> _Material to process_
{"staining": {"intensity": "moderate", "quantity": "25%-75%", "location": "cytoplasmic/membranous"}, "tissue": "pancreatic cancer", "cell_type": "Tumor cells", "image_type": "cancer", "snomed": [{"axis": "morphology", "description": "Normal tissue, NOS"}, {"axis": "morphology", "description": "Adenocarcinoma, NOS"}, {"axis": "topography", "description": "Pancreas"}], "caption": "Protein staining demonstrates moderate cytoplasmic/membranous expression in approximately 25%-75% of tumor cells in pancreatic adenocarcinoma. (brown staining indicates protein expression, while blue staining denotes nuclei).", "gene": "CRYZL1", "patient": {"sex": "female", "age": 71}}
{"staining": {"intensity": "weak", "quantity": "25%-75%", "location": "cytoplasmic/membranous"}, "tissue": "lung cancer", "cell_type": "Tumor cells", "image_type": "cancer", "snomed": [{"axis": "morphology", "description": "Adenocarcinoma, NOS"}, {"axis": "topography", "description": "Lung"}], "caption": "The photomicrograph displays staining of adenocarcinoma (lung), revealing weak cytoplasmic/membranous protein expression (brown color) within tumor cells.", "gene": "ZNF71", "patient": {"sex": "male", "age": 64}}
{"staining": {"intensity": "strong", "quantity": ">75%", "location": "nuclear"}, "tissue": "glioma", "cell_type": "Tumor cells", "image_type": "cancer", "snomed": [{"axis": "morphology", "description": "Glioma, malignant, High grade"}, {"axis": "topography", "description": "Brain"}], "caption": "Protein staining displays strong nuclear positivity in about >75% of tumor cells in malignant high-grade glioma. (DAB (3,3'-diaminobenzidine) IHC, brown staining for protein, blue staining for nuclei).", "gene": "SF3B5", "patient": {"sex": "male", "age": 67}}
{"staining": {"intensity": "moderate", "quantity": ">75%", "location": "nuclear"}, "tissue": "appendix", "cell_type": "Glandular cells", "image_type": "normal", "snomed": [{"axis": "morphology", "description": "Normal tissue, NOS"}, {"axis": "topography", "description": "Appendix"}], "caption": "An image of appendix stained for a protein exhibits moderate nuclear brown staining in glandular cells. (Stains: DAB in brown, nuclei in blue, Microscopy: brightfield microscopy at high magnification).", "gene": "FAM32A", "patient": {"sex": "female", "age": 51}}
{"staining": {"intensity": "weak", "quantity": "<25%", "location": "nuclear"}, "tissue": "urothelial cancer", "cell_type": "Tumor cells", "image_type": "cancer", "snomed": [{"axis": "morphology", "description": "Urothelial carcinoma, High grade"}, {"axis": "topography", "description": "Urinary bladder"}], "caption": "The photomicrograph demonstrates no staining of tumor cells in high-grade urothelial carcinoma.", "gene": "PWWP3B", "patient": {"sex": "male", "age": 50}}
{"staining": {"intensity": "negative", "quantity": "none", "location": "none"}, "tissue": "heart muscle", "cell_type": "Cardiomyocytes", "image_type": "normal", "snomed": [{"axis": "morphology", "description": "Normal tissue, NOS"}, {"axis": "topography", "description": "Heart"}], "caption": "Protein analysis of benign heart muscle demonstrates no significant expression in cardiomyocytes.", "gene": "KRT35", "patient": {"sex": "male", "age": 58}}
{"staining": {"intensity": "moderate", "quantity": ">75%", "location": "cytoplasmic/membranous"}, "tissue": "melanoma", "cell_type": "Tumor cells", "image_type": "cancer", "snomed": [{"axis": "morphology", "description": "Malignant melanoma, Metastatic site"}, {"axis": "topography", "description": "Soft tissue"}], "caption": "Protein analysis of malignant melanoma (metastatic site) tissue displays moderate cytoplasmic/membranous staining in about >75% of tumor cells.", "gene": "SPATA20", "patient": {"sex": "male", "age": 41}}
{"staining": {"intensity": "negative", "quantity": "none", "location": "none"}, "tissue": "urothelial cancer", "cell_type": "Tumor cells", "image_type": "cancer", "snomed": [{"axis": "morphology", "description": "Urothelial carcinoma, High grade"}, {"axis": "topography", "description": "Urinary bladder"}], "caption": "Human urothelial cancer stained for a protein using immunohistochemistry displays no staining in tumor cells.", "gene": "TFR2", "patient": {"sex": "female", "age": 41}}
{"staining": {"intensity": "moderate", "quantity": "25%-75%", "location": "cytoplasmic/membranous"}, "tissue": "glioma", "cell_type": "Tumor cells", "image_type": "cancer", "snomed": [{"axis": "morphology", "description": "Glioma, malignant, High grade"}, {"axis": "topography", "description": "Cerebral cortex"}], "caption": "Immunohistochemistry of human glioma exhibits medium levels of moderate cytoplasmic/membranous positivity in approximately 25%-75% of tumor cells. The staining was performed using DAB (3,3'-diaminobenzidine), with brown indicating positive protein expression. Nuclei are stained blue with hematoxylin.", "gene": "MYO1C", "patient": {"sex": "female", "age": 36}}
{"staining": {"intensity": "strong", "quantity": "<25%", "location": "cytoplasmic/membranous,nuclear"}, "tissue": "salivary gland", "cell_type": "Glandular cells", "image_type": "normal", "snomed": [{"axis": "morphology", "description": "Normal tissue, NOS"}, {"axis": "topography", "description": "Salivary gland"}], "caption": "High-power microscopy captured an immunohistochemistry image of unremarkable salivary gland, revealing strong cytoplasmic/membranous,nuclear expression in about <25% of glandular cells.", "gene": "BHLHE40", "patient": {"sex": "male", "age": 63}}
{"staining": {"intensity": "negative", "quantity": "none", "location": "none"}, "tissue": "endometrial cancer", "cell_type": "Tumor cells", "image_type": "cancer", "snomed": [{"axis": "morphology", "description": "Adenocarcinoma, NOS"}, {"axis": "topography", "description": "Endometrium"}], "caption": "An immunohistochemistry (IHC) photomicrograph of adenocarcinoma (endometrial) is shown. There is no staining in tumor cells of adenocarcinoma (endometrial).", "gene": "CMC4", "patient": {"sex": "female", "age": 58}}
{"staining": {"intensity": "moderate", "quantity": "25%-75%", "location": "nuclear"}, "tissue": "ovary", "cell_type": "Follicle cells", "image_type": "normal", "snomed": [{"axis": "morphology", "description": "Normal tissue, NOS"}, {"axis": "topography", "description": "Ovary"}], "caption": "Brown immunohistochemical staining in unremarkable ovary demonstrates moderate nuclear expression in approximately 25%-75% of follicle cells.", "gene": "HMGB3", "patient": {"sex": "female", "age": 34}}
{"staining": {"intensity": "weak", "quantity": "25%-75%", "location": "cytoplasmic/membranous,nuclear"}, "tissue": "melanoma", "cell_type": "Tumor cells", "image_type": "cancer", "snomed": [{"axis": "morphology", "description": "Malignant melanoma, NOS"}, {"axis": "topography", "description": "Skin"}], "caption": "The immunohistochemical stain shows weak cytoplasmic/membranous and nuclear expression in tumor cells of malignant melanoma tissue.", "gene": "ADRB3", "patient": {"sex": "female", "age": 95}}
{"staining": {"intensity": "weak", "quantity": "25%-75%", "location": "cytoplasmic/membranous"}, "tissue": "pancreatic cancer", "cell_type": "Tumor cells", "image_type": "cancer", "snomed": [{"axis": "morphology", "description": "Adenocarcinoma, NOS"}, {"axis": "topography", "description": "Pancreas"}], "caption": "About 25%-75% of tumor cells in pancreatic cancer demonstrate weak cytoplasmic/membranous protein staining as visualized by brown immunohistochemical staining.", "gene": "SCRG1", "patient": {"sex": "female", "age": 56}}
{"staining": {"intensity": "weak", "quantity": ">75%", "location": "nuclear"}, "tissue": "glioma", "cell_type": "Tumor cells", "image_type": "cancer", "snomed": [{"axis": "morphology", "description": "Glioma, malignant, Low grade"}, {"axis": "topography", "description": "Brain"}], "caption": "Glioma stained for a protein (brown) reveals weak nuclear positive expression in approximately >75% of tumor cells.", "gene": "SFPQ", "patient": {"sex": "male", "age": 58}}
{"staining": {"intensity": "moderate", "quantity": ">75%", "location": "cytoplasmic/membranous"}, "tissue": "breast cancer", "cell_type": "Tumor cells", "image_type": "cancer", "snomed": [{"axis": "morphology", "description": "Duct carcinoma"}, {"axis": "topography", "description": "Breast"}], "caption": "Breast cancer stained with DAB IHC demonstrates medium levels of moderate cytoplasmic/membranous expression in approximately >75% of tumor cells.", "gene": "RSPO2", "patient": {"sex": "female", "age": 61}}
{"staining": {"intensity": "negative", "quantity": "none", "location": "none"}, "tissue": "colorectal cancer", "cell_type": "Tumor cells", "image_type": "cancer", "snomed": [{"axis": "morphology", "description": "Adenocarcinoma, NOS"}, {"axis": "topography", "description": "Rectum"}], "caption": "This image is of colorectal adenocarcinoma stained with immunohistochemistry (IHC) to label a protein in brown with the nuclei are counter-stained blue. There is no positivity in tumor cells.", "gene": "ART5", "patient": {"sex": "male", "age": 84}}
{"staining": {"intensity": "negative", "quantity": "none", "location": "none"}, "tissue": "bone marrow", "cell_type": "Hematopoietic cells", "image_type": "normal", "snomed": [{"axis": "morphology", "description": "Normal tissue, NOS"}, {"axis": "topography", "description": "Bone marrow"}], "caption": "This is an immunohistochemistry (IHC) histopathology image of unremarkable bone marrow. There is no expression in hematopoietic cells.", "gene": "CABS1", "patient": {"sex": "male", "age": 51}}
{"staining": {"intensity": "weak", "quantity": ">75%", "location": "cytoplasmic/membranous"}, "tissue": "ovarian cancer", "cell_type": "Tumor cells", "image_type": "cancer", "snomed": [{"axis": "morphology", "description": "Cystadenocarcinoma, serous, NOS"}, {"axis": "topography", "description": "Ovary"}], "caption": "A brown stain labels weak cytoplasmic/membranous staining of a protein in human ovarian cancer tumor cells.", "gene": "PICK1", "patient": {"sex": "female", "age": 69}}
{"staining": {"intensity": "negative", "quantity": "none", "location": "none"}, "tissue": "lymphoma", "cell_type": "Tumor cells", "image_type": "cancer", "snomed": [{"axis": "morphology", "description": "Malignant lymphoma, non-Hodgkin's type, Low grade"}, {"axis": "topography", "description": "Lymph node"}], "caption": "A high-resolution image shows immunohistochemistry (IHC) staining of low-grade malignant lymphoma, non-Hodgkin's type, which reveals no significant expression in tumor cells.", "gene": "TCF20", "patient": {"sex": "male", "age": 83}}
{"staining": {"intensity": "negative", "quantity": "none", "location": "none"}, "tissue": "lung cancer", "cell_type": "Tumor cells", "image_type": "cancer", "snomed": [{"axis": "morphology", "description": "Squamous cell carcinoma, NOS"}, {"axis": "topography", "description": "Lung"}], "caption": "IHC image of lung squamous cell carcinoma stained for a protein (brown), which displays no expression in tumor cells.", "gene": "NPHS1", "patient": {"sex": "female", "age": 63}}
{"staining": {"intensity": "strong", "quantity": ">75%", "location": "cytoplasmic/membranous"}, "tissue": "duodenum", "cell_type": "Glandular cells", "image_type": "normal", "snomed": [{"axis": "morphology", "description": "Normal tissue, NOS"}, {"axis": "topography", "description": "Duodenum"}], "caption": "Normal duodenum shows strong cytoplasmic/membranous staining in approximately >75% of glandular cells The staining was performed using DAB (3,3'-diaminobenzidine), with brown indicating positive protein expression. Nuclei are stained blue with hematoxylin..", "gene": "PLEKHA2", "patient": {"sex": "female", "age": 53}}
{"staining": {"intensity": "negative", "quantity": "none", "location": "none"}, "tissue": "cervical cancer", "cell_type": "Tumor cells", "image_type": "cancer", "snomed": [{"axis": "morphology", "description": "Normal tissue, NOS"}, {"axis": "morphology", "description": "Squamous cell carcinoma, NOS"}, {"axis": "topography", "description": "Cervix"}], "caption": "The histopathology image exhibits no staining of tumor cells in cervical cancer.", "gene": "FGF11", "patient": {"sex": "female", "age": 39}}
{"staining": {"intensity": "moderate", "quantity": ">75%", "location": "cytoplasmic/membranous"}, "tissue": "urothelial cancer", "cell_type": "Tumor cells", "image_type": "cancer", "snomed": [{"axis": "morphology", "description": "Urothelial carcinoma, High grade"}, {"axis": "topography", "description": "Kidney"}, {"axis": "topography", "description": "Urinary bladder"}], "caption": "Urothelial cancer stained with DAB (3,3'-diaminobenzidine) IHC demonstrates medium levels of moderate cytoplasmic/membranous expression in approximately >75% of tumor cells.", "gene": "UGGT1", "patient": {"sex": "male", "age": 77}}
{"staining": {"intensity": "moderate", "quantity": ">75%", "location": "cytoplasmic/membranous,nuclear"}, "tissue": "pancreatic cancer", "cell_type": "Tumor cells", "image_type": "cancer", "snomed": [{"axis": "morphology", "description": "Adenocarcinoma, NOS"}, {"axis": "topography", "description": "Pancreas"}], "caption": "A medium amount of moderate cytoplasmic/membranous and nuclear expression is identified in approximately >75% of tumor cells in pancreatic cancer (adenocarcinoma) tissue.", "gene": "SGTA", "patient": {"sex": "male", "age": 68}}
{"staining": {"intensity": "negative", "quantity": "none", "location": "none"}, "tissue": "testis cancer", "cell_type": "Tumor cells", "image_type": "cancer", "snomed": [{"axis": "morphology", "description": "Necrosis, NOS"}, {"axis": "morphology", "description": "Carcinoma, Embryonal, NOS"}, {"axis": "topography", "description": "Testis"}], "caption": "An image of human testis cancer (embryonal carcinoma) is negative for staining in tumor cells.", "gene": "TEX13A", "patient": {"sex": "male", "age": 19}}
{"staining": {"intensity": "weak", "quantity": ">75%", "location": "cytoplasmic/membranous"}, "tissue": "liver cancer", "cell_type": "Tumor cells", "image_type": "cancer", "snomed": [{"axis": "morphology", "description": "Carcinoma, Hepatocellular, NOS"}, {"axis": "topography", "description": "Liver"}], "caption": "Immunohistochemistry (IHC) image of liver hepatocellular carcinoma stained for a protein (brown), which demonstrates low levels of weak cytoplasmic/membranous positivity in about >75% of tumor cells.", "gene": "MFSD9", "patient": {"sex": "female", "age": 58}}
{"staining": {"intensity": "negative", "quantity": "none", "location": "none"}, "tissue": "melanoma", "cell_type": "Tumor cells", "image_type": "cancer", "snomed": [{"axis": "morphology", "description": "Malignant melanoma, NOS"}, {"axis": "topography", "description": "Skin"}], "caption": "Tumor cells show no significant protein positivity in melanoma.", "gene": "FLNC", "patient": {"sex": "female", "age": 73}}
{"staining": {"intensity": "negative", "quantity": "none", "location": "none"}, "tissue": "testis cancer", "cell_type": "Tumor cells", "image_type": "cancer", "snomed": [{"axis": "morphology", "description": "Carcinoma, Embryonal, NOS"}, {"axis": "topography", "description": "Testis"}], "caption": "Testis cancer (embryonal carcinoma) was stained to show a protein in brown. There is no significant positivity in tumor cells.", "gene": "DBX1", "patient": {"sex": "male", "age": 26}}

> _Exercise goal_
Search the records for the word "Squamous" and copy out every line that holds it.

> _Written solution_
{"staining": {"intensity": "negative", "quantity": "none", "location": "none"}, "tissue": "lung cancer", "cell_type": "Tumor cells", "image_type": "cancer", "snomed": [{"axis": "morphology", "description": "Squamous cell carcinoma, NOS"}, {"axis": "topography", "description": "Lung"}], "caption": "IHC image of lung squamous cell carcinoma stained for a protein (brown), which displays no expression in tumor cells.", "gene": "NPHS1", "patient": {"sex": "female", "age": 63}}
{"staining": {"intensity": "negative", "quantity": "none", "location": "none"}, "tissue": "cervical cancer", "cell_type": "Tumor cells", "image_type": "cancer", "snomed": [{"axis": "morphology", "description": "Normal tissue, NOS"}, {"axis": "morphology", "description": "Squamous cell carcinoma, NOS"}, {"axis": "topography", "description": "Cervix"}], "caption": "The histopathology image exhibits no staining of tumor cells in cervical cancer.", "gene": "FGF11", "patient": {"sex": "female", "age": 39}}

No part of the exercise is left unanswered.